For selectURL, the idea is that a fair bit of first party data (a k-anonymous url), and a few (3) bits of cross-site data wind up in a fenced frame. And we want to prevent the data in the fenced frame from leaking out.

From a platform level, we want to prevent the data from leaking out to other parts of the page (or other tabs). We achieve this by forcing the fenced frame into its own browsing context group and storage partition. We're not pretending that we're going to catch every possible communication channel on first blush. This will take time to get right.

On user activation, the fenced frame is allowed to navigate the top frame or open a new tab/window. At that point, via link decoration, it's possible for the data to be conveyed to the destination page, and combined with the destination page's 1p cookies. And this is where we apply rate limiting. On top of requiring a user gesture to perform the navigation, there is a budget of the overall limit to the amount of cross-site data allowed to leak per-shared-storage-origin, per-user, per day. Once exceeded, selectURL will only return the first url in the list.

An alternative, which we're considering but don't have a model that we're yet comfortable with, is to keep the destination page within the fenced partition. Such that it never gets to combine the cross-site information with its persistent 1p data. The tricky thing with this is that the user is in an unexpected browsing state (say they destination page is a shopping site they frequent but now it’s not logged in because it’s in this fenced partition and the user doesn’t understand why).

Finally, we also have a timing attack problem (as does every navigation on the web). That is, the time that the fenced frame is created or resources are fetched can be linked to the time that the embedder created the fenced frame, and the two can collude to share their information. Again, this is not a problem unique to fenced frames, but one that might be more easily addressed in fenced frames due to the fact that they're a new environment with heightened privacy requirements. This can be mitigated if the fenced frame is denied any network access (e.g., loaded via navigable web bundles), or required to retrieve resources from some sort of trusted caching service that promises to only provide logs in aggregate.

I hope this helps, and we're always open for discussions and calls.

othermaciej commented 2 years ago

On user activation, the fenced frame is allowed to navigate the top frame or open a new tab/window. At that point, via link decoration, it's possible for the data to be conveyed to the destination page, and combined with the destination page's 1p cookies. And this is where we apply rate limiting. On top of requiring a user gesture to perform the navigation, there is a budget of the overall limit to the amount of cross-site data allowed to leak per-shared-storage-origin, per-user, per day.

Is a per-day rate limit sufficient?
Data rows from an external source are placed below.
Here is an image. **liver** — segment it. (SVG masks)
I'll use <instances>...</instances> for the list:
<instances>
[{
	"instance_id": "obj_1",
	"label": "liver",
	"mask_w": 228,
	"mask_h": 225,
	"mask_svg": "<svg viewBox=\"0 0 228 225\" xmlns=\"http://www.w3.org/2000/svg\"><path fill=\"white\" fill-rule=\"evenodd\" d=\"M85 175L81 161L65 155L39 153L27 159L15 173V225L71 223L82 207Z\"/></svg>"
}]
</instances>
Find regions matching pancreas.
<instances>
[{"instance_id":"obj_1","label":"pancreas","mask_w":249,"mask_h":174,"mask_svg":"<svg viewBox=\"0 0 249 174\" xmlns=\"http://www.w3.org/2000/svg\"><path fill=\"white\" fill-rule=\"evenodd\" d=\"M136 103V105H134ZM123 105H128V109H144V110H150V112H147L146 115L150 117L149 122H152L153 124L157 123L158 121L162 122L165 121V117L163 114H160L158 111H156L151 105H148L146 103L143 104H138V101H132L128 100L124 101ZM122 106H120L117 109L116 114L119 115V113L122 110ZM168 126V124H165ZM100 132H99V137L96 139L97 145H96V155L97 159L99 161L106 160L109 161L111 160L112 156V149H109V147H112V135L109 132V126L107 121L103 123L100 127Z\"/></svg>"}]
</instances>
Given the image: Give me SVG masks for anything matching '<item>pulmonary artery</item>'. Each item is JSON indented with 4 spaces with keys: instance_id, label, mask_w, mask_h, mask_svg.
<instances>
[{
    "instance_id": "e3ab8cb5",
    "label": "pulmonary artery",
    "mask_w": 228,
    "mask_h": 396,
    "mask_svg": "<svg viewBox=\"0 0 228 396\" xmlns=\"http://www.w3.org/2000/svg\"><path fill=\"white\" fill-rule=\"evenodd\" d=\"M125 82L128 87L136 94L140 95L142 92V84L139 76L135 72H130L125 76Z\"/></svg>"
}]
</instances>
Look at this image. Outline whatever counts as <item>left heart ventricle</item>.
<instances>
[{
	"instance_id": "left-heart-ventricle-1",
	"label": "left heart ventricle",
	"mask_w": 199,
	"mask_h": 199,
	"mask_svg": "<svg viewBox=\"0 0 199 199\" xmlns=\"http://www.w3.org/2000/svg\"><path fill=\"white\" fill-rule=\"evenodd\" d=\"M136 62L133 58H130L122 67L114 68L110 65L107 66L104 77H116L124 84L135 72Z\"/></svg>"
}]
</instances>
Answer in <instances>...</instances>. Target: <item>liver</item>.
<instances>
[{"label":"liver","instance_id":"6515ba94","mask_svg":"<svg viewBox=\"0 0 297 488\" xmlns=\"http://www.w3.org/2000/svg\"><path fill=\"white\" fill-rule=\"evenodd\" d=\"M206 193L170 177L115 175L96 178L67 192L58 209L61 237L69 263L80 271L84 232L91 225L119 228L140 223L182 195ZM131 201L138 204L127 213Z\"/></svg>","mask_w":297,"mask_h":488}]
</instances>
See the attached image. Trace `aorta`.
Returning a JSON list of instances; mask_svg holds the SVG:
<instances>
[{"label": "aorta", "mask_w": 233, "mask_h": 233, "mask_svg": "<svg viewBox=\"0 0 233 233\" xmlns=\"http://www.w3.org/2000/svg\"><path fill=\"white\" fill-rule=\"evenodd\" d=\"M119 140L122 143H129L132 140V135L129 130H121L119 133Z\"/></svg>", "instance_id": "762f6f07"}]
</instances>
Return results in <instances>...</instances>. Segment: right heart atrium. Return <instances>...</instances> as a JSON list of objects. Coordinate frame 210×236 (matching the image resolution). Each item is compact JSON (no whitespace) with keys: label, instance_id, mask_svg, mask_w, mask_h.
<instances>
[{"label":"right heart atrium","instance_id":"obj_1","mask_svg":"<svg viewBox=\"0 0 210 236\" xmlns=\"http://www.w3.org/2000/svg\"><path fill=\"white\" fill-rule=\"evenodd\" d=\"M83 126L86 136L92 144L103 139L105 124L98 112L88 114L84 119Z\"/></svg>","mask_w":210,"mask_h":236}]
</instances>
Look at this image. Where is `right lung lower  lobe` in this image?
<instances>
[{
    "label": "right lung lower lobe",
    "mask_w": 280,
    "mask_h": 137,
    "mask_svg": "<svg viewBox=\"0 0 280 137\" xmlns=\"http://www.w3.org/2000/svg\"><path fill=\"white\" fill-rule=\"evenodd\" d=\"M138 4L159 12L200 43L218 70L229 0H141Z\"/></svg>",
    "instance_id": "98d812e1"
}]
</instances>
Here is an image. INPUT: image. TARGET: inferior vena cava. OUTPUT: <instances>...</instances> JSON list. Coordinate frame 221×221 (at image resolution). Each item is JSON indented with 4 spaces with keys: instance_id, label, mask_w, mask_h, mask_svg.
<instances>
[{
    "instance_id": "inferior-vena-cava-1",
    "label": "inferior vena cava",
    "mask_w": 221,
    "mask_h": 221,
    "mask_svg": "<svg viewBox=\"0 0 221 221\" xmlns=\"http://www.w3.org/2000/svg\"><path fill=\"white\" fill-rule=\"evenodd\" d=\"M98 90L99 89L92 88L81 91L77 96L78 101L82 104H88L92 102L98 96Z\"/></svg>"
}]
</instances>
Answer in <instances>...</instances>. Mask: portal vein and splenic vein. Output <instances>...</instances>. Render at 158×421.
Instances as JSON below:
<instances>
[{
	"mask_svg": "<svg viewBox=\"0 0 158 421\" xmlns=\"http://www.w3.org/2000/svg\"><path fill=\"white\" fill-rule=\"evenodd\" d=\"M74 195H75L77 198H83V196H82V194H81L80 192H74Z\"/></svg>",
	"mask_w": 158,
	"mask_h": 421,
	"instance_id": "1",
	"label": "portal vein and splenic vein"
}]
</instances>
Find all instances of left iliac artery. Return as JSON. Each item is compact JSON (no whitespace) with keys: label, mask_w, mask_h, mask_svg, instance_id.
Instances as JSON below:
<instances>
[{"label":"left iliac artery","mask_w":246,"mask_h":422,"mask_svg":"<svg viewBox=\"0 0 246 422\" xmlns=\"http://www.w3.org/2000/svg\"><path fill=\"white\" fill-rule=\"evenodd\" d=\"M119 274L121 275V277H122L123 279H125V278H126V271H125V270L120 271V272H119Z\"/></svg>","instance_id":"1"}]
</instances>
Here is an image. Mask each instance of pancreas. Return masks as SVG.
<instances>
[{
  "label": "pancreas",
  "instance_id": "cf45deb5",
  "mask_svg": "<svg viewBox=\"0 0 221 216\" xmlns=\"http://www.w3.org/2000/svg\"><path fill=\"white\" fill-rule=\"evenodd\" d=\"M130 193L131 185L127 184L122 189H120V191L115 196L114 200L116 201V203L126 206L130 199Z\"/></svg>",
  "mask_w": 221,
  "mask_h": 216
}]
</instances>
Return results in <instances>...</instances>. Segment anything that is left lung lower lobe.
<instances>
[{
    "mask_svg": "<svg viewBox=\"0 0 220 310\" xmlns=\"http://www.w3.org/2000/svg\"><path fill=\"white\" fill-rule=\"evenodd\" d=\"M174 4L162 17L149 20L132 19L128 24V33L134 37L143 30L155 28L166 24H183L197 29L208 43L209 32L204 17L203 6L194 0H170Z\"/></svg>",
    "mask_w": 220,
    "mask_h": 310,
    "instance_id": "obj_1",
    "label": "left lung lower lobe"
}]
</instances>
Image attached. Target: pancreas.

It seems like sites that users visit often would be able to extract an arbitrary amount of data over time.

Once exceeded, selectURL will only return the first url in the list.

Seems like this would potentially leak the fact that the daily limit has been exceeded (for example if the first URL is one that is never normally selected).

jkarlin commented 2 years ago

Hey, thanks for your questions/comments Maciej.

Is a per-day rate limit sufficient? It seems like sites that users visit often would be able to extract an arbitrary amount of data over time.

That is unfortunately the physics of privacy technology. Any budget that resets over time (which seems necessary?) can leak more information over time.

Seems like this would potentially leak the fact that the daily limit has been exceeded (for example if the first URL is one that is never normally selected).

On Fenced Frame click, yes, the fact that the budget was exceeded is leaked to the target site.

othermaciej commented 1 year ago

Also adding the new concerns: dependencies label based on my previous comment that “It's also concerning in general that this sketch-level explainer lies at the top of a stack of several other sketch-level explainers.”

jyasskin commented 1 year ago

Note that Shared Storage and Fenced Frames now have specifications, unlike when you wrote that previous comment. The dependency may still be a concern, of course, and any second implementation is likely to find problems in a specification.